Secondly, they want us to believe that these attacks were not premeditated – that they were the spontaneous reaction to an insult, and just happened to fall on the anniversary of the fundamentalists’ greatest triumph over the west. Does anyone honestly believe this? They want us to believe that radical Islam holds no malice but for a few Osamas towards the Western world, and is only capable of violence in retaliation to our actions. During the recent attack on the Cairo embassy, the chant was, “Obama, Obama, there are still a billion Osamas!”

What’s worse is that the liberals in power expect us to apologize, cower, and surrender to the threat of future violence. Is it not the responsibility of our government to defend our freedoms no matter what? Is that not the very essence of our foreign relations – to make sure our freedoms are not threatened and that our steadfast belief in them is communicated to the outside world?

Instead, the government tries to suppress the actions of Terry Jones, harasses “Sam Bacile”, and even fires on YouTube. It is the First Amendment that is attacked as harmful and outdated rather than a society that permits and even encourages violence in response to all offense. The American government’s response should have declared the burning of our embassies and murder of an ambassador intolerable, not immediately apologized. A vague notion of radicals was blamed, not the billion mainstream Osamas. But after abandoning our allies and stability in the Middle East for the sake of hope, change, the liberal alliance with progressive Islam, and its fear of shaking that alliance (thereby losing votes) by standing up to fundamentalist Islam, the Obama administration will sleep in the bed it has made, and all will suffer for it.

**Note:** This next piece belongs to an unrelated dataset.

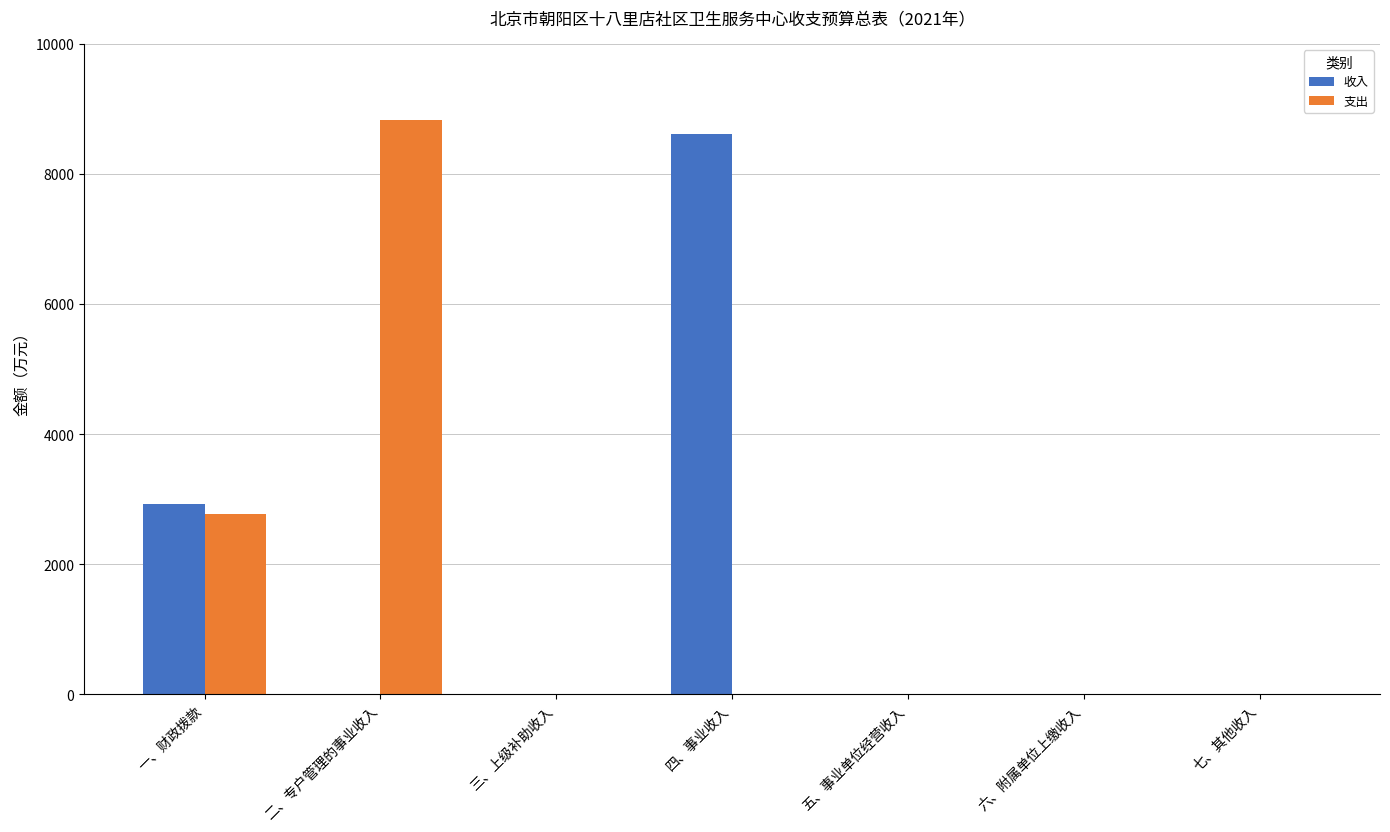

At which category is the sum across all series the highest?

二、专户管理的事业收入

English writer Gilbert K. Chesterton once said, “Tolerance is the virtue of the man without convictions.” Would we abandon our values for the sake of tolerance? There is no denying that America was founded on a set of convictions – natural rights. Have we no longer any convictions, nor the conviction to hold onto the values that created us? The Arab Spring and now Islamist Summer and Jihadist Fall have proven that the people and states of the Middle East are not about to compromise theirs.